Oh yes. You are ignoring valve placement and operation.
A compressor's exhaust valve is open on compression stroke and closes immediately after. A compressor will keep pushing air out the exhaust valve as long the the pressure it creates is higher than what exists on the far side of the exhaust valve.
An IC 4 stoke engine has both valves closed during compression stroke and exhaust opens immediately after. The peak pressure created is a function of the ratio of cylinder volume difference between BDC and TDC. Change the ratio, change the pressure.
Milling the head and high compression pistons exploit this fact.
What may be confusing you is that the Compression test apparatus has it own check valve. The pressure of it's spring must be over come before filling the gauge's Burdon tube and connecting airway volume.
The cylinder itself gets full pressure on the very first compression stroke. The check valve only allows part of it to go to the burdon tube. (minus the check valve spring pressure, and the volume of the burdon tube and interface tube.)
The equations get more complex on successive cycles as the building pressure in the gauge reduces the volume entering past the check valve on each successive compression stroke until they approach equalization.
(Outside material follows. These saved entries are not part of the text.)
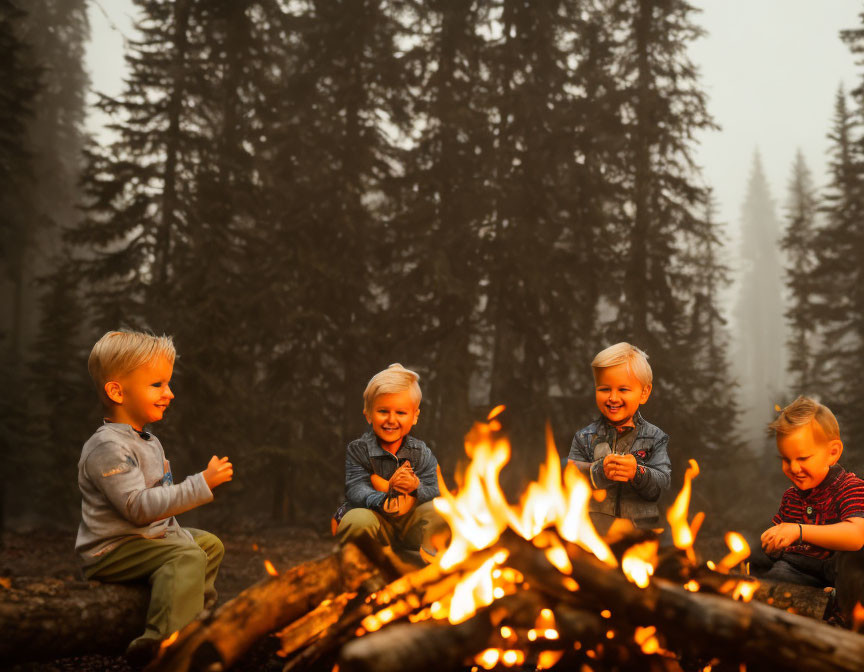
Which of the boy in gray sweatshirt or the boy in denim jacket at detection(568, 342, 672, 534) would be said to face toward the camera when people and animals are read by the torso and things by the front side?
the boy in denim jacket

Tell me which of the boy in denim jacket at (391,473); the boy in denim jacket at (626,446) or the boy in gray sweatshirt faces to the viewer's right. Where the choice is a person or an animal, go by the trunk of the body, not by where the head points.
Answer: the boy in gray sweatshirt

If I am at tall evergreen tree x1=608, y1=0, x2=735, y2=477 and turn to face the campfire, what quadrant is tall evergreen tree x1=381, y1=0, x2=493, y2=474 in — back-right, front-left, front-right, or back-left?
front-right

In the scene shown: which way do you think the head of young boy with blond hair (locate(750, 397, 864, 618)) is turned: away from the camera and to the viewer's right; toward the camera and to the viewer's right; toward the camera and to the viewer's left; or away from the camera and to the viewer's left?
toward the camera and to the viewer's left

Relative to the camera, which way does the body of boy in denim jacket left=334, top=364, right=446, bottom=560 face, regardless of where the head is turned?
toward the camera

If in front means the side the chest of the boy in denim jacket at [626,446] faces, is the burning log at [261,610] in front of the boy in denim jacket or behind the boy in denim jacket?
in front

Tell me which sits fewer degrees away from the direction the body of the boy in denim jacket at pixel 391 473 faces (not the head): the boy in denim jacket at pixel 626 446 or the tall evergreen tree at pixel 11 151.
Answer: the boy in denim jacket

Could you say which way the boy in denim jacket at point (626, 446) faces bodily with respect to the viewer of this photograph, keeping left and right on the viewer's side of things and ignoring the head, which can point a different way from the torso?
facing the viewer

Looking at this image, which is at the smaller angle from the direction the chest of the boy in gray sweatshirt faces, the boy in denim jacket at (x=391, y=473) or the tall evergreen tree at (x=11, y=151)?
the boy in denim jacket

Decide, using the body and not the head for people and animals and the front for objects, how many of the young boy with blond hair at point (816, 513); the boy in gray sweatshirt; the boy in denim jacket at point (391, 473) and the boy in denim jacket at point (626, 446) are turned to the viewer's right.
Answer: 1

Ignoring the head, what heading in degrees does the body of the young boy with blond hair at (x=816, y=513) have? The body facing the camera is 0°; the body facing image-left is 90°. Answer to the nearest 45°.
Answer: approximately 45°

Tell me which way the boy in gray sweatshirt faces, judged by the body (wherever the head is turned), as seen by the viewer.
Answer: to the viewer's right

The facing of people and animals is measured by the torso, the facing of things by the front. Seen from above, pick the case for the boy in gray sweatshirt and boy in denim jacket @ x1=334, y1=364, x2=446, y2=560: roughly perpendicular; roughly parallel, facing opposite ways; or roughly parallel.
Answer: roughly perpendicular

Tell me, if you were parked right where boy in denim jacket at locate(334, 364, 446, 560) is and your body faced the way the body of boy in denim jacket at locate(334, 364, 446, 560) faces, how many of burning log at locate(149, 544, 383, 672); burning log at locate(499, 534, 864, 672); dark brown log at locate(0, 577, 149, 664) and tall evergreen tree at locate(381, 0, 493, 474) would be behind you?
1

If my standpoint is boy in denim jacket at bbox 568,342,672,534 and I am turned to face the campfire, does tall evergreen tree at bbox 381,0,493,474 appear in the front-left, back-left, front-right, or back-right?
back-right

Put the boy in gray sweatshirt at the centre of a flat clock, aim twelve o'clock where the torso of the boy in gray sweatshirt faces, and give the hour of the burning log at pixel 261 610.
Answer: The burning log is roughly at 2 o'clock from the boy in gray sweatshirt.

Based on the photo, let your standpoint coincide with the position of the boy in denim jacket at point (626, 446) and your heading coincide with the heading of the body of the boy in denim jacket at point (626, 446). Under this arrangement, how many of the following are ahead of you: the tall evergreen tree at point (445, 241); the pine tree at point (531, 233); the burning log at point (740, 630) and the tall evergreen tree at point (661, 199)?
1
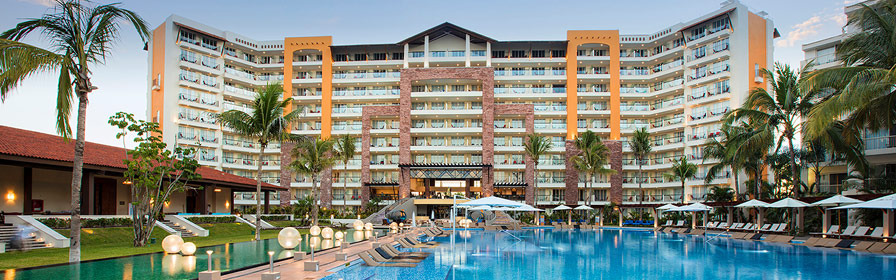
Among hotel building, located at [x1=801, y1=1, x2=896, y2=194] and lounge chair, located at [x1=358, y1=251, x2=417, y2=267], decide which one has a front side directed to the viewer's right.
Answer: the lounge chair

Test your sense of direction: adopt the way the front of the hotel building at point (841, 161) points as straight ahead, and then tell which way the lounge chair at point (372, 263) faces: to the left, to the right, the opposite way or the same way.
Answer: the opposite way

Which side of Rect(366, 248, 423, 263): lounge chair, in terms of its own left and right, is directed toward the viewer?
right

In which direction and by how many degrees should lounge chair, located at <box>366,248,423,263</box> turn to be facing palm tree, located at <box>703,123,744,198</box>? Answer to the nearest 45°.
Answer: approximately 45° to its left

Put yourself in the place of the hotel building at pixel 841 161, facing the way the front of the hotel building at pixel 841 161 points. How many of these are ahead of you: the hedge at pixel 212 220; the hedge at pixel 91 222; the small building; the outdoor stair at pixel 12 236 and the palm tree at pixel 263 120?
5

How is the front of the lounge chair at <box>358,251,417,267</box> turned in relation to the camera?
facing to the right of the viewer

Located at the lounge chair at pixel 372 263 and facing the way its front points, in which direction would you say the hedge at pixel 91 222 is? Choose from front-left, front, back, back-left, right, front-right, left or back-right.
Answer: back-left

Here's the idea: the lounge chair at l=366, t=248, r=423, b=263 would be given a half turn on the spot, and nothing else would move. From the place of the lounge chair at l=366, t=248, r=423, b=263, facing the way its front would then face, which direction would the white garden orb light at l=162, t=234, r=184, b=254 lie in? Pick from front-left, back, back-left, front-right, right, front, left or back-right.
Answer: front-left

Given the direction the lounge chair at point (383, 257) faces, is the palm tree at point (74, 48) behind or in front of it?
behind

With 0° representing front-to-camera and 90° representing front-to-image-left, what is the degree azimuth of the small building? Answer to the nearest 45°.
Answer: approximately 315°

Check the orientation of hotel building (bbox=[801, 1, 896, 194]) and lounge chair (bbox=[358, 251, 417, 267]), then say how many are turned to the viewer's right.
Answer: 1

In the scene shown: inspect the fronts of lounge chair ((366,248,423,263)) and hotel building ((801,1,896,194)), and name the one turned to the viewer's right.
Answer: the lounge chair

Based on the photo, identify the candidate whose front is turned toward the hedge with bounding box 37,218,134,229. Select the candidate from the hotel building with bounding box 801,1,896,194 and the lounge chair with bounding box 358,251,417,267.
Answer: the hotel building

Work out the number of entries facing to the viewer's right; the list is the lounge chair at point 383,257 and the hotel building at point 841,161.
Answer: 1

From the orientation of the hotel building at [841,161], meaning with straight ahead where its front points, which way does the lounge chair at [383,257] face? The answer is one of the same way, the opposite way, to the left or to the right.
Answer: the opposite way

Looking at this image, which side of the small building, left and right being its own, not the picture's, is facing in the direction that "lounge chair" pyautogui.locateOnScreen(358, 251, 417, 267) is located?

Much depends on compression tester design and where that check valve is placed on the apparatus. The closer the check valve is to the spark plug hole, the less effect the apparatus has on the chamber volume and pressures achieved in the cylinder. Not all compression testers are physically constructed the same way.
As important as what you test is how you test it.
If you are still not convinced, then put 10 or 20 feet of compressor line hose on the spark plug hole and place your compression tester at the end of it. Let us know how many kicks it took to match the pressure readings taken with the tester placed directly at the spark plug hole. Make sure the check valve moves with the tester.